Porträt; © Bildarchiv Austria / ÖNB, Wien

Geb. 18.3.1813 in Wesselburen (Holstein; damals Kgr. Dänemark, heute: Deutschland), gest. 13.12.1863 in Wien.
Aus ärmlichen Verhältnissen stammend war Hebbel zunächst als Journalist tätig und als Verfasser historischer Dramen erst spät erfolgreich. Sein Werk, das dem sogenannten Realismus zugeordnet wird, interessiert heute eher aus literaturgeschichtlicher Sicht.

Es war eine politisch bewegte Zeit, in die der Sohn eines Maurers und einer Schuhmachertochter hineingeboren wurde. Im März 1813 verfasste Freiherr von Stein die sogenannte Kalischer Proklamation als antinapoleonisches Bündnis zwischen Russland und Preußen. Metternich, der seit 1809/1810 amtierende, neue österreichische Staatskanzler, vermittelte den im Juni 1813 geschlossenen Frieden von Poischwitz, der nach Aussage Napoleons "die größte Dummheit seines Lebens" war. Und im Oktober 1813 tobte die Völkerschlacht von Leipzig, die einen Sieg der Koalition über Napoleon brachte. 
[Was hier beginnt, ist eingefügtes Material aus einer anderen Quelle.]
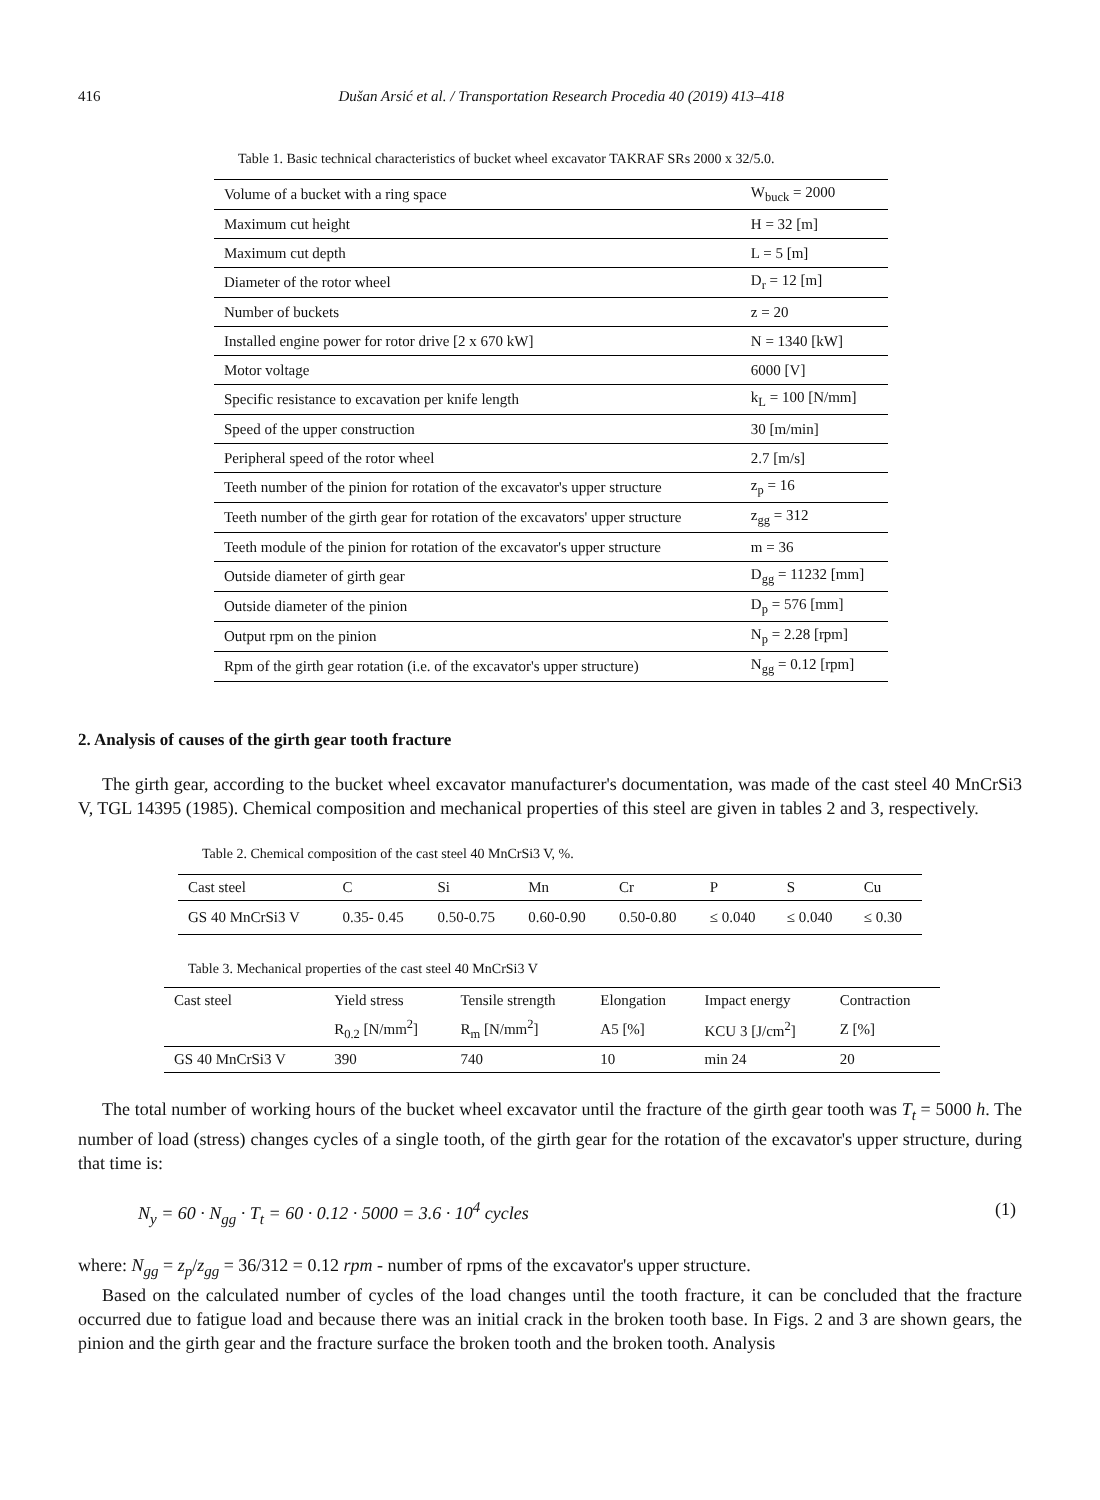416 Dušan Arsić et al. / Transportation Research Procedia 40 (2019) 413–418
Table 1. Basic technical characteristics of bucket wheel excavator TAKRAF SRs 2000 x 32/5.0.
| Volume of a bucket with a ring space | W<sub>buck</sub> = 2000 |
| Maximum cut height | H = 32 [m] |
| Maximum cut depth | L = 5 [m] |
| Diameter of the rotor wheel | D<sub>r</sub> = 12 [m] |
| Number of buckets | z = 20 |
| Installed engine power for rotor drive [2 x 670 kW] | N = 1340 [kW] |
| Motor voltage | 6000 [V] |
| Specific resistance to excavation per knife length | k<sub>L</sub> = 100 [N/mm] |
| Speed of the upper construction | 30 [m/min] |
| Peripheral speed of the rotor wheel | 2.7 [m/s] |
| Teeth number of the pinion for rotation of the excavator's upper structure | z<sub>p</sub> = 16 |
| Teeth number of the girth gear for rotation of the excavators' upper structure | z<sub>gg</sub> = 312 |
| Teeth module of the pinion for rotation of the excavator's upper structure | m = 36 |
| Outside diameter of girth gear | D<sub>gg</sub> = 11232 [mm] |
| Outside diameter of the pinion | D<sub>p</sub> = 576 [mm] |
| Output rpm on the pinion | N<sub>p</sub> = 2.28 [rpm] |
| Rpm of the girth gear rotation (i.e. of the excavator's upper structure) | N<sub>gg</sub> = 0.12 [rpm] |
2. Analysis of causes of the girth gear tooth fracture
The girth gear, according to the bucket wheel excavator manufacturer's documentation, was made of the cast steel 40 MnCrSi3 V, TGL 14395 (1985). Chemical composition and mechanical properties of this steel are given in tables 2 and 3, respectively.
Table 2. Chemical composition of the cast steel 40 MnCrSi3 V, %.
| Cast steel | C | Si | Mn | Cr | P | S | Cu |
| --- | --- | --- | --- | --- | --- | --- | --- |
| GS 40 MnCrSi3 V | 0.35- 0.45 | 0.50-0.75 | 0.60-0.90 | 0.50-0.80 | ≤ 0.040 | ≤ 0.040 | ≤ 0.30 |
Table 3. Mechanical properties of the cast steel 40 MnCrSi3 V
| Cast steel | Yield stress | Tensile strength | Elongation | Impact energy | Contraction |
| --- | --- | --- | --- | --- | --- |
| | R<sub>0.2</sub> [N/mm<sup>2</sup>] | R<sub>m</sub> [N/mm<sup>2</sup>] | A5 [%] | KCU 3 [J/cm<sup>2</sup>] | Z [%] |
| GS 40 MnCrSi3 V | 390 | 740 | 10 | min 24 | 20 |
The total number of working hours of the bucket wheel excavator until the fracture of the girth gear tooth was T<sub>t</sub> = 5000 h. The number of load (stress) changes cycles of a single tooth, of the girth gear for the rotation of the excavator's upper structure, during that time is:
N<sub>y</sub> = 60 · N<sub>gg</sub> · T<sub>t</sub> = 60 · 0.12 · 5000 = 3.6 · 10<sup>4</sup> cycles (1)
where: N<sub>gg</sub> = z<sub>p</sub>/z<sub>gg</sub> = 36/312 = 0.12 rpm - number of rpms of the excavator's upper structure.
Based on the calculated number of cycles of the load changes until the tooth fracture, it can be concluded that the fracture occurred due to fatigue load and because there was an initial crack in the broken tooth base. In Figs. 2 and 3 are shown gears, the pinion and the girth gear and the fracture surface the broken tooth and the broken tooth. Analysis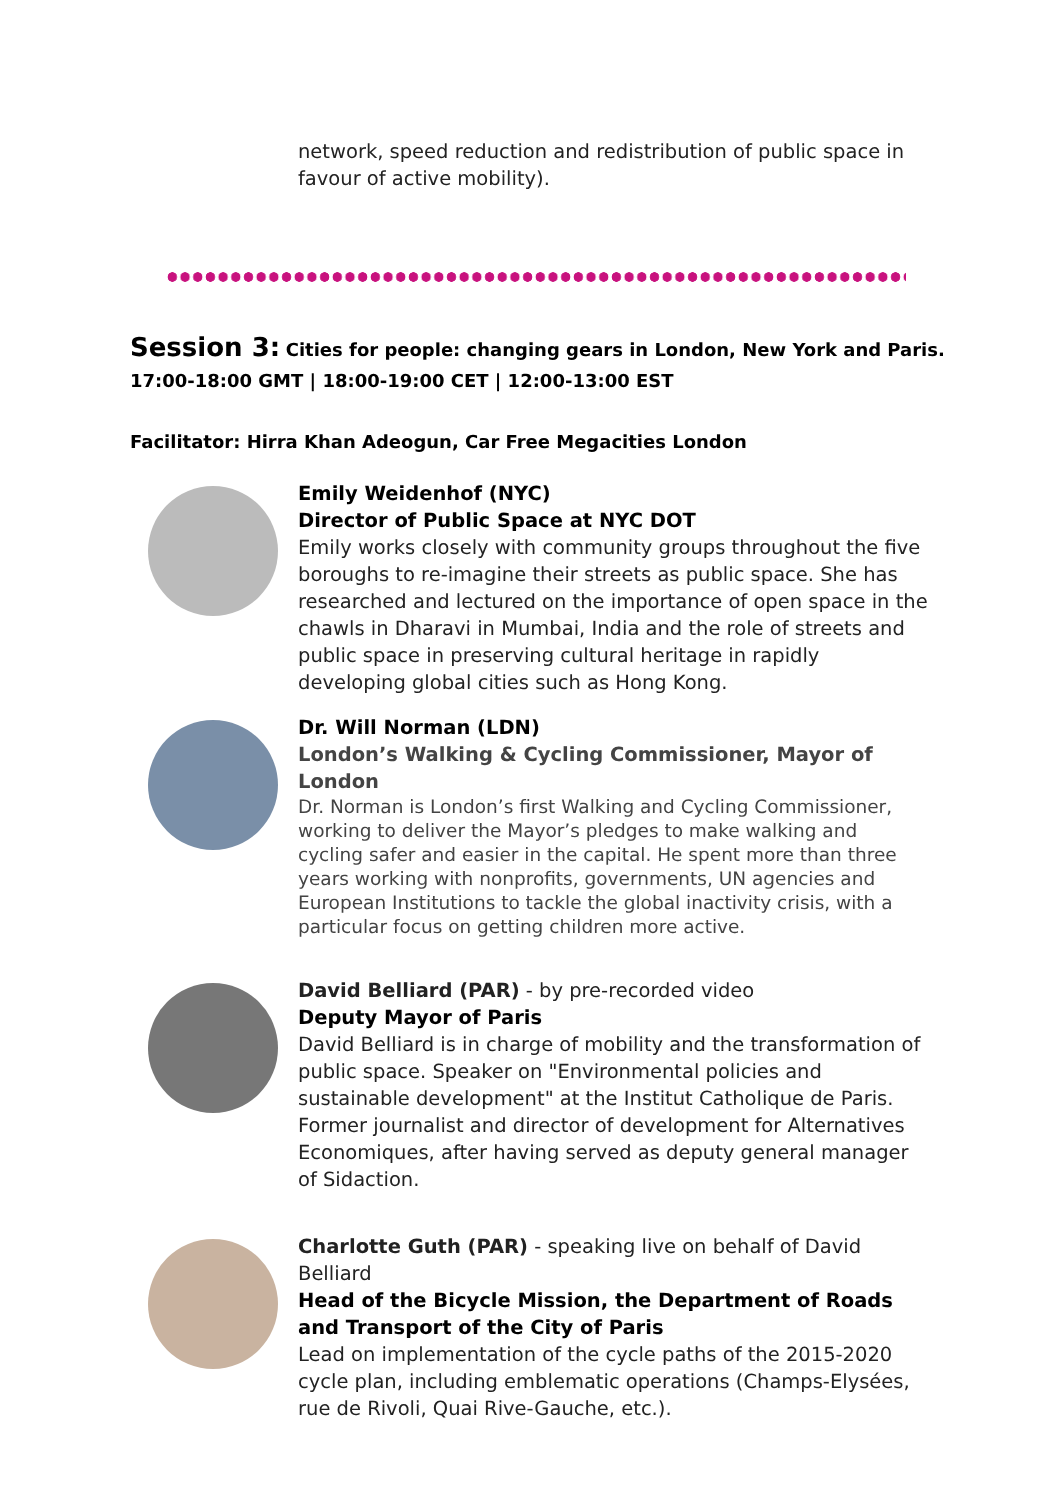network, speed reduction and redistribution of public space in favour of active mobility).
Session 3: Cities for people: changing gears in London, New York and Paris.
17:00-18:00 GMT | 18:00-19:00 CET | 12:00-13:00 EST
Facilitator: Hirra Khan Adeogun, Car Free Megacities London
Emily Weidenhof (NYC)
Director of Public Space at NYC DOT
Emily works closely with community groups throughout the five boroughs to re-imagine their streets as public space. She has researched and lectured on the importance of open space in the chawls in Dharavi in Mumbai, India and the role of streets and public space in preserving cultural heritage in rapidly developing global cities such as Hong Kong.
Dr. Will Norman (LDN)
London’s Walking & Cycling Commissioner, Mayor of London
Dr. Norman is London’s first Walking and Cycling Commissioner, working to deliver the Mayor’s pledges to make walking and cycling safer and easier in the capital. He spent more than three years working with nonprofits, governments, UN agencies and European Institutions to tackle the global inactivity crisis, with a particular focus on getting children more active.
David Belliard (PAR) - by pre-recorded video
Deputy Mayor of Paris
David Belliard is in charge of mobility and the transformation of public space. Speaker on "Environmental policies and sustainable development" at the Institut Catholique de Paris. Former journalist and director of development for Alternatives Economiques, after having served as deputy general manager of Sidaction.
Charlotte Guth (PAR) - speaking live on behalf of David Belliard
Head of the Bicycle Mission, the Department of Roads and Transport of the City of Paris
Lead on implementation of the cycle paths of the 2015-2020 cycle plan, including emblematic operations (Champs-Elysées, rue de Rivoli, Quai Rive-Gauche, etc.).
Hebbels Kindheit und Jugend war geprägt von Not und Entbehrungen. Es war nicht verwunderlich, dass der heranwachsende Knabe, so hellwach und fantasiekräftig er von früh an um sich schaute, viel in sich hinein grübelte und außerordentlich empfindlich wurde. Nach dem frühen Tod des Vaters 1827 verdingte er sich als Laufbursche beim Kirchenspielvogt Mohr, der Steuereintreiber und Inhaber der niederen Gerichtsbarkeit der Gegend war (vgl. Matthiesen 1992, 16). Schon bald avancierte er zum Schreiber und machte sich als Autodidakt die gut bestückte Bibliothek des Vogts zu Nutze.
1829 wurden die ersten Gedichte im Ditmarser und Eiderstedter Boten veröffentlicht. 1835 holte ihn Amalie Schoppe (1791-1858), die Herausgeberin der Neuen Pariser Modeblätter, in denen ebenfalls einige seiner Gedichte veröffentlicht worden waren, nach Hamburg. Sie sah sich als "geistige Mutter Hebbels", waren doch ihre eigenen Artikel "für sie Broterwerb; für Hebbel bedeutete Dichten Verwirklichen der eigenen Existenz" (zit. nach ebd., 27). Somit blieb der Konflikt zwischen Amalie Schoppe und dem Dichter nicht lange aus. In Hamburg lernte er auch die um neun Jahre ältere Elise Lensing (1804-1854) kennen. An ihrer Seite fand er vorerst Ruhe und finanziellen Halt, sie unterstützte ihn, wo sie konnte. Hebbel verehrte Elise, er betete sie an, widersetzte sich allerdings trotz der Geburt zweier Söhne, die im frühen Kindesalter verstarben, strikt einer Heirat. Dank eines Stipendiums reiste Hebbel 1836 nach Heidelberg, von dort weiter nach Straßburg, Stuttgart und schließlich München. Bedingt durch Hunger, Krankheit und Geldsorgen war sein Studium zum Scheitern verurteilt und er kehrte 1839 zu Fuß nach Hamburg zurück, wo Elise Lensing auf ihn wartete. Durch Vermittlung von Karl Gutzkow (1811-1878) bekam er eine Stelle als Rezensent bei der Zeitschrift Der Telegraph.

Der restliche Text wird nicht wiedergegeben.